To the Editor:
Thanks to John Branston for writing "A New Player" (City Beat, February 7th issue). He quoted Gib Vestal, who pointed out that "the root of what we're doing is not sports, it's character and spiritual development."
There was a time when schools emphasized character education. It was felt at that time that the complex problems presented by life called for increasing attention to character education by teachers. It was further believed that the schools should make a greater contribution to the training of children than is involved in the mere presentation of subject matter.
Such progressive philosophies of education, while recognizing the fact that the schools had always been forces in character education, sought to define more clearly the aims of education and to focus upon aspects of a child's life other than competitive sports or intellectual stimulation.
It is not what we say but what we do that counts in the formation of character. It seems as if that has been forgotten in these times.
To the Editor:
The answer to Tennessee's tax woes is simple: Tax the churches. Untold millions in potential tax revenue are locked in the land, property, and businesses owned by churches across this state. Churches benefit from the infrastructure and services provided by the state just as secular businesses do, but pay nothing for the privilege. Our taxes are raised to cover their free ride.
Tax exemption for religions was meant to provide for community churches aiding their congregation. No one envisioned vast religious conglomerates owning office buildings, television and radio stations, publishing houses, factories, and science- fiction film companies.
Churches claim that the millions in revenue they take in go to help the community. If you ask them to prove that, they will hide behind their tax-exempt status and tell you it is none of the state's business.
The Constitution promised us freedom from state religion, yet we now have Bible study in public schools and the Ten Commandments in the courthouse. It is time for the church to pay its due. This is unlikely to happen, though, since political power in this state flows from the pulpit. We can only hope the preachers will stop thumping their Bibles long enough to read Jesus' own words: "Render unto Caesar that which is Caesar's."
Michael B. Conway
To the Editor:
I note in the Flyer (Politics, January 24th issue) that Jim Rout, retiring mayor of Shelby County, Mayor Gene Roberts of Chattanooga, and Mayor Dave Bradshaw of Oak Ridge spent a whole day campaigning for former state Rep. Jim Henry, who's running against Van Hilleary for the Republican nomination for governor.
Don't these officeholders really belong behind their desks governing their cities and counties?
If they decide to retire and work on political campaigns, that's fine, but they shouldn't do it on taxpayer time. Most are well-paid.
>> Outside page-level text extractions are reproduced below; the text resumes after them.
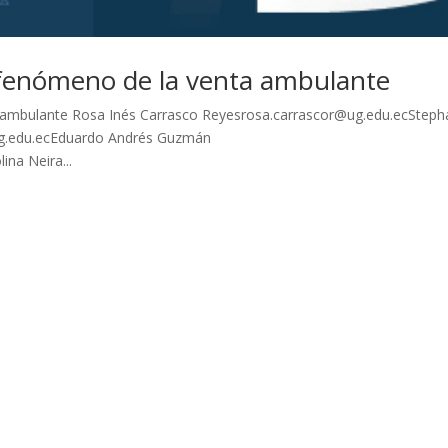
l fenómeno de la venta ambulante
a ambulante Rosa Inés Carrasco Reyesrosa.carrascor@ug.edu.ecSteph
g.edu.ecEduardo Andrés Guzmán
na Neira...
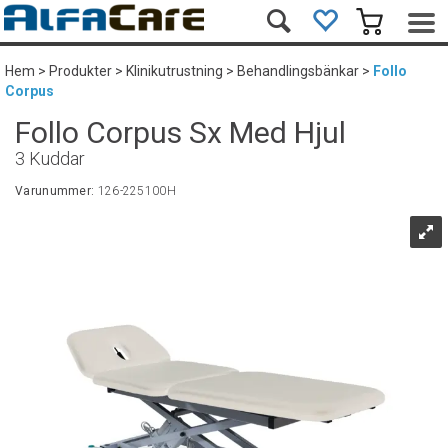
Hem
>
Produkter
>
Klinikutrustning
>
Behandlingsbänkar
>
Follo
Corpus
Follo Corpus Sx Med Hjul
3 Kuddar
Varunummer:
126-225100H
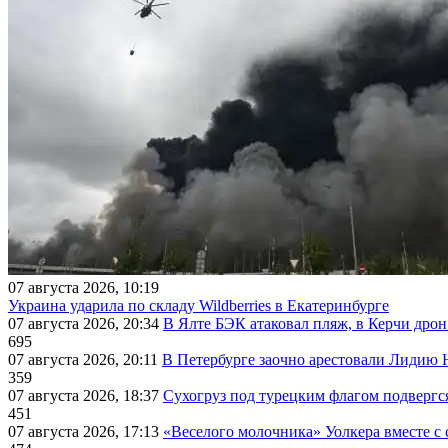
07 августа 2026, 10:19
Украина ударила по складу Wildberries в Екатеринбурге
07 августа 2026, 20:34
В Ялте БЭК атаковал пляж, в Керчи дрон
695
07 августа 2026, 20:11
В Петербурге заочно арестовали Лидию 
359
07 августа 2026, 18:37
Сухогруз под турецким флагом подвергс
451
07 августа 2026, 17:13
«Веселого молочника» Уолкера вместе с 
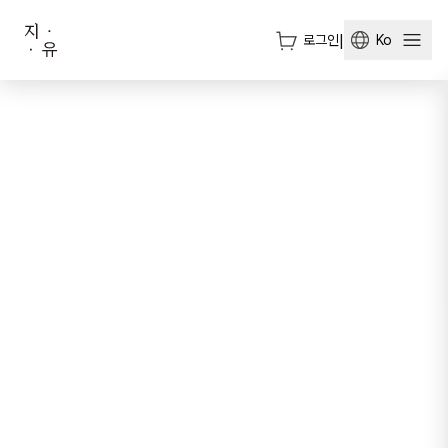
로그인
|
Ko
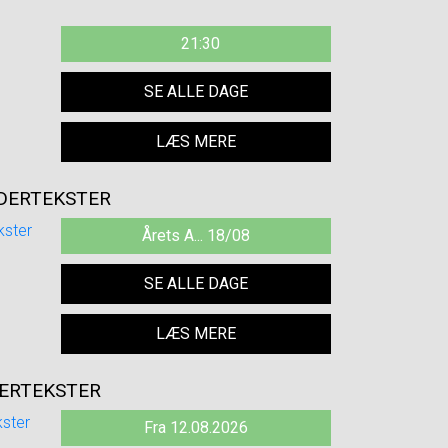
21:30
SE ALLE DAGE
LÆS MERE
NDERTEKSTER
Årets A... 18/08
SE ALLE DAGE
LÆS MERE
DERTEKSTER
Fra 12.08.2026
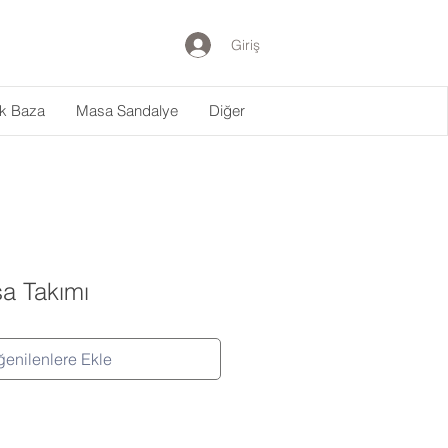
Giriş
ak Baza
Masa Sandalye
Diğer
a Takımı
enilenlere Ekle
For example, the new Shelby County mayor will command $150,000 annually after September 1st.
The same goes for Hilleary. He shouldn't be campaigning on official time.
Charles S. Peete
This week's cover story on the Enron debacle is a bit of a departure for the Flyer in that it is a reprint from another alternative newsweekly, the Houston Press. The Press story has drawn widespread praise from several quarters, including The Washington Post, for its behind-the-scenes reconstruction of how lobbyists and certain well-placed politicians conspired to give Enron an unsupervised playing field for its hijinks.
As the story reports, it could take years of forensic accounting to pin down just how $70 billion disappeared. But just as important as finding out where the money went is discovering how such an inflated Ponzi scheme could happen in the first place. Aren't there regulations to prevent such a perversion of the free marketplace? Well, yes and no. The more important thing, it turns out, is who you know.
We hope you find "Up In Smoke" as compelling, and frightening, a read as we did.